Started by Tamas, April 16, 2021, 08:10:41 AM

Previous topic - Next topic

Sheilbh

Quote from: Zoupa on December 07, 2025, 07:00:13 PMI agree with your post in general, but wanted to submit the following idea in response to this part: we need to figure out ways to get the money to sustain our social models. States need to get that money where it actually is these days, and increasingly it is not (barring the odd trillionaire) with the general population. We need to tax financial transactions and we need to tax corporations more.

Something like this could be a start:
https://en.wikipedia.org/wiki/European_Union_financial_transaction_tax
So I'm not totally sold because I think the level of revenue to sustain a social democratic system is far higher than you can get from soaking the rich, or corporations. And what worries me is that I think there is less buy-in for the broad based, everyone pays sort of system you need to sustain it - in part, I think, because fewer people feel like they benefit. I'd also add that the estimate for that FTT tax is that it'd raise €55-60 billion a year which is not nothing but split between states is not huge - it's also significantly less than the €150+ estimated revenue EU states could generate by ending the internal tax shelters (Ireland, the Netherlands, Belgium, Cyprus, Luxembourg and Malta). I think building new complex taxes may be more work than it's worth, especially compared to reforming and properly enforcing existing ones (but this is my answer to everything: build back state capacity).

But I also think the bigger challenge is that it slightly hits into the challenge of globalisation. Because we've spent the last 40-50 years encouraging the free flow of capital - it is one of the EU's four freedoms - and part of moving to an economics-dominated world. So in the same way as I don't disagree with the idea of a wealth tax, taxing corporations or financical transactions - all of that seems sort of meaningless if we're still committed to allowing the free flow of capital.
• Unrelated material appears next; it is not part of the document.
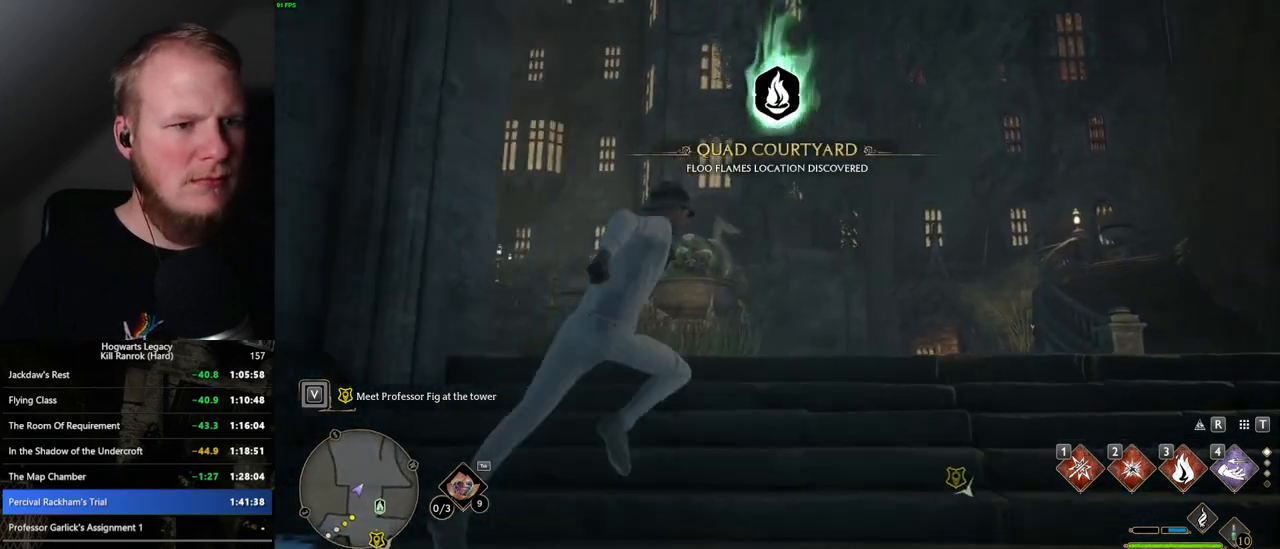
{"keys": ["w"], "mouse": [], "events": [[250, "d", "up"]]}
It's like using a sieve to bail out - we need less free flowing capital, more control by states with coercive powers to police and punish.

I'd add to the point with Valmy - as I think this is true across Europe - that our discourse is very Americanised on this (it reminds me of the campaigns in the US pushing for a $15 minimum wage, which got pickd up by campaigners here who wanted a £15 minimum wage :lol:). In the UK, income inequality has basically plateaued since the 80s. Wealth inequality for longer - so the share of wealth held by the top 1% in the UK is just over 20%, it was at about 20% in 1980. In the US it's gone from below 25% to over 35%.
Let's bomb Russia!

Tamas

Yes it's too americanised but also the whole world economy depends on how America is going to handle wealth inequality and the billionaire ketaminite ruling class they have created, so to some degree it should be.